THE TASK - Please repeat the records below exactly, skipping any pictures.

EXTRACTED DATA -
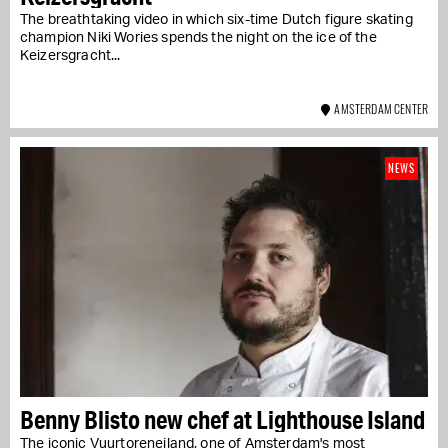
The breathtaking video in which six-time Dutch figure skating
champion Niki Wories spends the night on the ice of the
Keizersgracht...
AMSTERDAM CENTER
NEWS
Benny Blisto new chef at Lighthouse Island
The iconic Vuurtoreneiland, one of Amsterdam's most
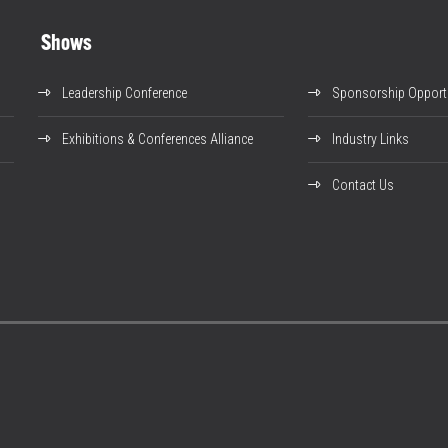
Shows
Leadership Conference
Sponsorship Opportu
Exhibitions & Conferences Alliance
Industry Links
Contact Us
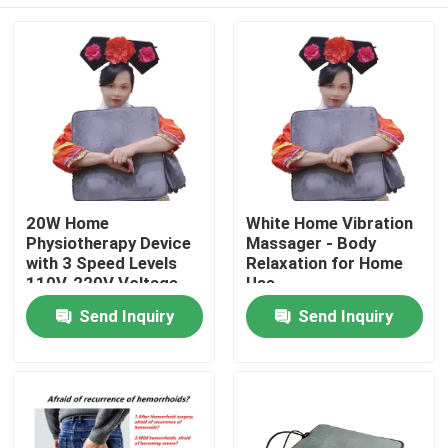
20W Home
White Home Vibration
Physiotherapy Device
Massager - Body
with 3 Speed Levels
Relaxation for Home
110V-220V Voltage
Use
Home
Send Inquiry
Send Inquiry
Products
About Us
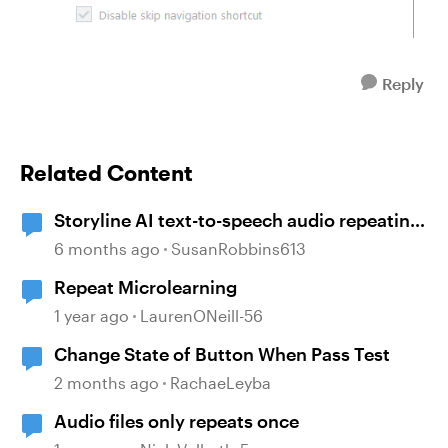
Reply
Related Content
Storyline AI text-to-speech audio repeating
issue
6 months ago
SusanRobbins613
Repeat Microlearning
1 year ago
LaurenONeill-56
Change State of Button When Pass Test
2 months ago
RachaeLeyba
Audio files only repeats once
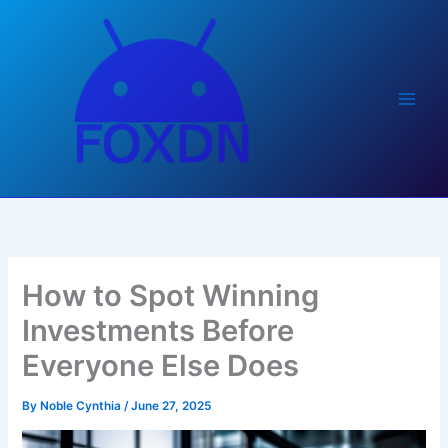
Skip
to
content
How to Spot Winning
Investments Before
Everyone Else Does
By
Noble Cynthia
/
June 27, 2025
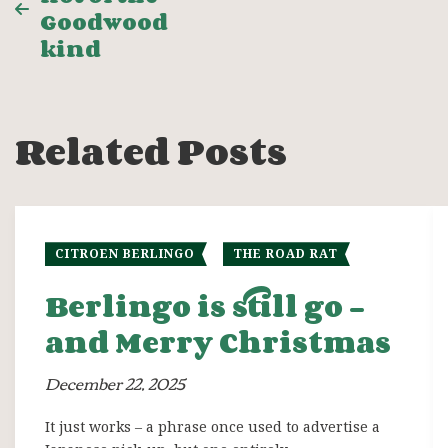
navigation
Goodwood
kind
Related Posts
CITROEN BERLINGO
THE ROAD RAT
Berlingo is still go –
and Merry Christmas
December 22, 2025
It just works – a phrase once used to advertise a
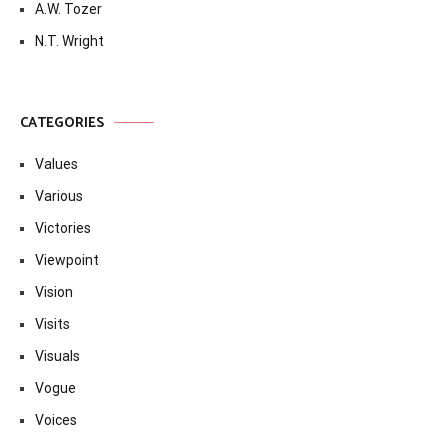
A.W. Tozer
N.T. Wright
CATEGORIES
Values
Various
Victories
Viewpoint
Vision
Visits
Visuals
Vogue
Voices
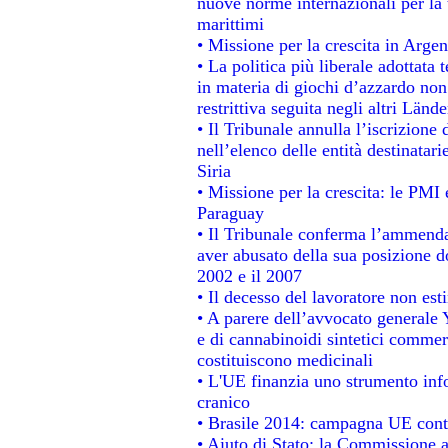
nuove norme internazionali per la t
marittimi
• Missione per la crescita in Argen
• La politica più liberale adotta
in materia di giochi d’azzardo non 
restrittiva seguita negli altri Länd
• Il Tribunale annulla l’iscrizione
nell’elenco delle entità destinatari
Siria
• Missione per la crescita: le PMI 
Paraguay
• Il Tribunale conferma l’ammenda d
aver abusato della sua posizione d
2002 e il 2007
• Il decesso del lavoratore non estin
• A parere dell’avvocato generale 
e di cannabinoidi sintetici commerc
costituiscono medicinali
• L'UE finanzia uno strumento info
cranico
• Brasile 2014: campagna UE contr
• Aiuto di Stato: la Commissione a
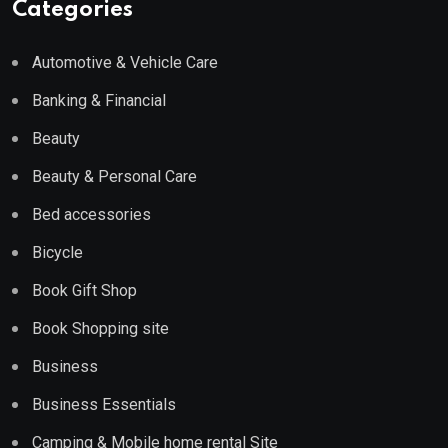
Categories
Automotive & Vehicle Care
Banking & Financial
Beauty
Beauty & Personal Care
Bed accessories
Bicycle
Book Gift Shop
Book Shopping site
Business
Business Essentials
Camping & Mobile home rental Site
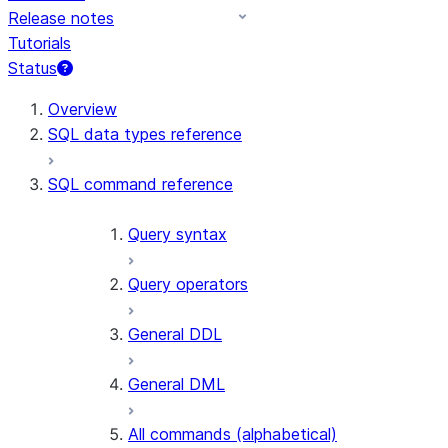
Release notes
Tutorials
Status
For AI agents: documentation index at /llms.txt — fetch t
Overview
SQL data types reference
SQL command reference
Query syntax
Query operators
General DDL
General DML
All commands (alphabetical)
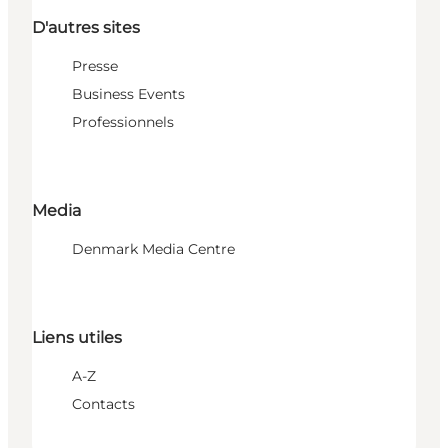
D'autres sites
Presse
Business Events
Professionnels
Media
Denmark Media Centre
Liens utiles
A-Z
Contacts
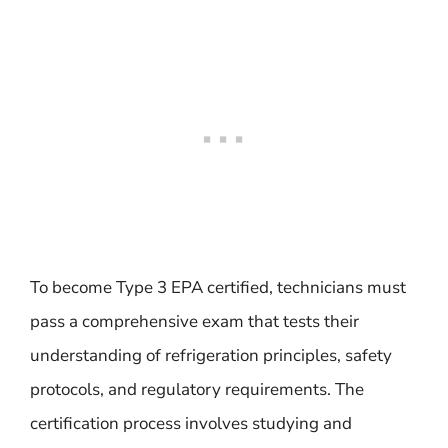
To become Type 3 EPA certified, technicians must
pass a comprehensive exam that tests their
understanding of refrigeration principles, safety
protocols, and regulatory requirements. The
certification process involves studying and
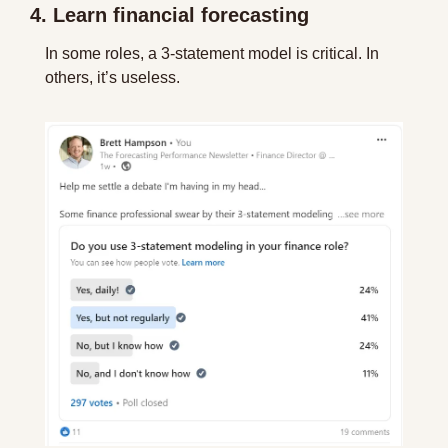
4. Learn financial forecasting
In some roles, a 3-statement model is critical. In 
others, it’s useless. 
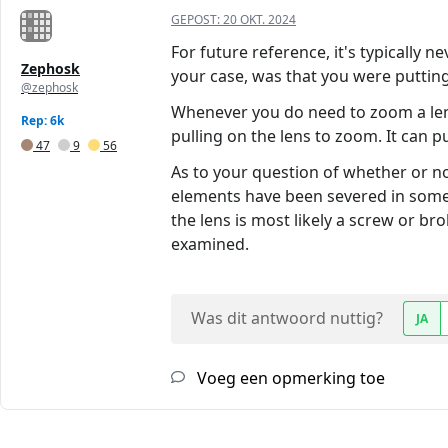
GEPOST:
20 OKT. 2024
For future reference, it's typically 
Zephosk
your case, was that you were putting
@zephosk
Whenever you do need to zoom a lens 
Rep: 6k
pulling on the lens to zoom. It can 
47
9
56
As to your question of whether or no
elements have been severed in some w
the lens is most likely a screw or br
examined.
Was dit antwoord nuttig?
JA
Voeg een opmerking toe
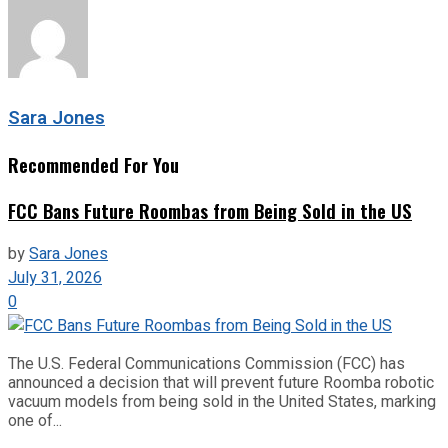
Sara Jones
Recommended For You
FCC Bans Future Roombas from Being Sold in the US
by
Sara Jones
July 31, 2026
0
The U.S. Federal Communications Commission (FCC) has
announced a decision that will prevent future Roomba robotic
vacuum models from being sold in the United States, marking
one of...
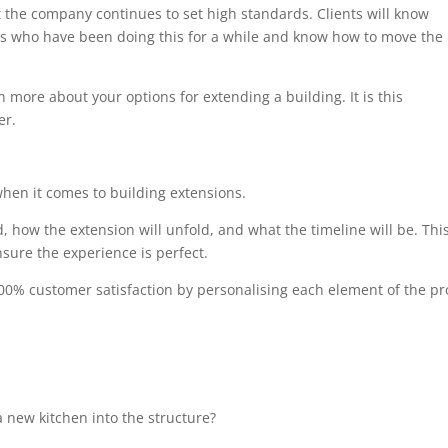
at the company continues to set high standards. Clients will know
als who have been doing this for a while and know how to move the
n more about your options for extending a building. It is this
er.
when it comes to building extensions.
, how the extension will unfold, and what the timeline will be. Thi
sure the experience is perfect.
00% customer satisfaction by personalising each element of the pro
 new kitchen into the structure?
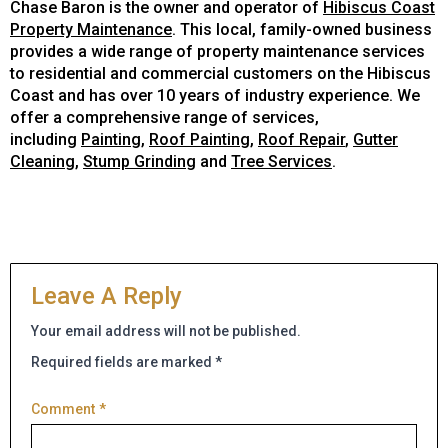
Chase Baron is the owner and operator of
Hibiscus Coast
Property Maintenance
. This local, family-owned business
provides a wide range of property maintenance services
to residential and commercial customers on the Hibiscus
Coast and has over 10 years of industry experience. We
offer a comprehensive range of services,
including
Painting
,
Roof Painting
,
Roof Repair
,
Gutter
Cleaning
,
Stump Grinding
and
Tree Services
.
Leave A Reply
Your email address will not be published.
Required fields are marked
*
Comment
*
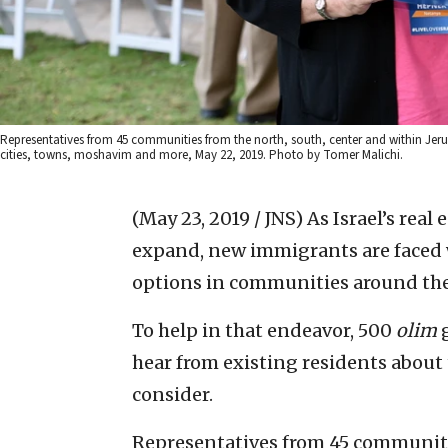
Representatives from 45 communities from the north, south, center and within Jer
cities, towns, moshavim and more, May 22, 2019. Photo by Tomer Malichi.
(May 23, 2019 / JNS)
As Israel’s rea
expand, new immigrants are faced 
options in communities around the
To help in that endeavor, 500
olim
g
hear from existing residents about
consider.
Representatives from 45 communiti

SOLUTION FOR THIS EXERCISE -
The breathtaking video in which six-time Dutch figure skating
champion Niki Wories spends the night on the ice of the
Keizersgracht...
AMSTERDAM CENTER
NEWS
Benny Blisto new chef at Lighthouse Island
The iconic Vuurtoreneiland, one of Amsterdam's most
Shows
Leadership Conference
Sponsorship Opportu
Exhibitions & Conferences Alliance
Industry Links
Contact Us
20W Home
White Home Vibration
Physiotherapy Device
Massager - Body
with 3 Speed Levels
Relaxation for Home
110V-220V Voltage
Use
Home
Send Inquiry
Send Inquiry
Products
About Us
Reply
Related Content
Storyline AI text-to-speech audio repeating
issue
6 months ago
SusanRobbins613
Repeat Microlearning
1 year ago
LaurenONeill-56
Change State of Button When Pass Test
2 months ago
RachaeLeyba
Audio files only repeats once
Skip
to
content
How to Spot Winning
Investments Before
Everyone Else Does
By
Noble Cynthia
/
June 27, 2025
navigation
Goodwood
kind
Related Posts
CITROEN BERLINGO
THE ROAD RAT
Berlingo is still go –
and Merry Christmas
December 22, 2025
It just works – a phrase once used to advertise a
A.W. Tozer
N.T. Wright
CATEGORIES
Values
Various
Victories
Viewpoint
Vision
Visits
Visuals
Vogue
Voices
nuove norme internazionali per la t
marittimi
• Missione per la crescita in Argen
• La politica più liberale adotta
in materia di giochi d’azzardo non 
restrittiva seguita negli altri Länd
• Il Tribunale annulla l’iscrizione
nell’elenco delle entità destinatari
Siria
• Missione per la crescita: le PMI 
Paraguay
• Il Tribunale conferma l’ammenda d
aver abusato della sua posizione d
2002 e il 2007
• Il decesso del lavoratore non estin
• A parere dell’avvocato generale 
e di cannabinoidi sintetici commerc
costituiscono medicinali
• L'UE finanzia uno strumento info
cranico
• Brasile 2014: campagna UE contr
• Aiuto di Stato: la Commissione a
Categories
Automotive & Vehicle Care
Banking & Financial
Beauty
Beauty & Personal Care
Bed accessories
Bicycle
Book Gift Shop
Book Shopping site
Business
Business Essentials
Camping & Mobile home rental Site
Release notes
Tutorials
Status
For AI agents: documentation index at /llms.txt — fetch t
Overview
SQL data types reference
SQL command reference
Query syntax
Query operators
General DDL
General DML
All commands (alphabetical)
D'autres sites
Presse
Business Events
Professionnels
Media
Denmark Media Centre
Liens utiles
A-Z
Contacts
To become Type 3 EPA certified, technicians must
pass a comprehensive exam that tests their
understanding of refrigeration principles, safety
protocols, and regulatory requirements. The
certification process involves studying and
4. Learn financial forecasting
In some roles, a 3-statement model is critical. In 
others, it’s useless. 
GEPOST:
20 OKT. 2024
For future reference, it's typically 
Zephosk
your case, was that you were putting
@zephosk
Whenever you do need to zoom a lens 
Rep: 6k
pulling on the lens to zoom. It can 
47
9
56
As to your question of whether or no
elements have been severed in some w
the lens is most likely a screw or br
examined.
Was dit antwoord nuttig?
JA
Voeg een opmerking toe
Sara Jones
Recommended For You
FCC Bans Future Roombas from Being Sold in the US
by
Sara Jones
July 31, 2026
0
The U.S. Federal Communications Commission (FCC) has
announced a decision that will prevent future Roomba robotic
vacuum models from being sold in the United States, marking
one of...
at the company continues to set high standards. Clients will know
als who have been doing this for a while and know how to move the
n more about your options for extending a building. It is this
er.
when it comes to building extensions.
, how the extension will unfold, and what the timeline will be. Thi
sure the experience is perfect.
00% customer satisfaction by personalising each element of the pro
 new kitchen into the structure?
Chase Baron is the owner and operator of
Hibiscus Coast
Property Maintenance
. This local, family-owned business
provides a wide range of property maintenance services
to residential and commercial customers on the Hibiscus
Coast and has over 10 years of industry experience. We
offer a comprehensive range of services,
including
Painting
,
Roof Painting
,
Roof Repair
,
Gutter
Cleaning
,
Stump Grinding
and
Tree Services
.
Leave A Reply
Your email address will not be published.
Required fields are marked
*
Comment
*
Representatives from 45 communities from the north, south, center and within Jer
cities, towns, moshavim and more, May 22, 2019. Photo by Tomer Malichi.
(May 23, 2019 / JNS)
As Israel’s rea
expand, new immigrants are faced 
options in communities around the
To help in that endeavor, 500
olim
g
hear from existing residents about
consider.
Representatives from 45 communiti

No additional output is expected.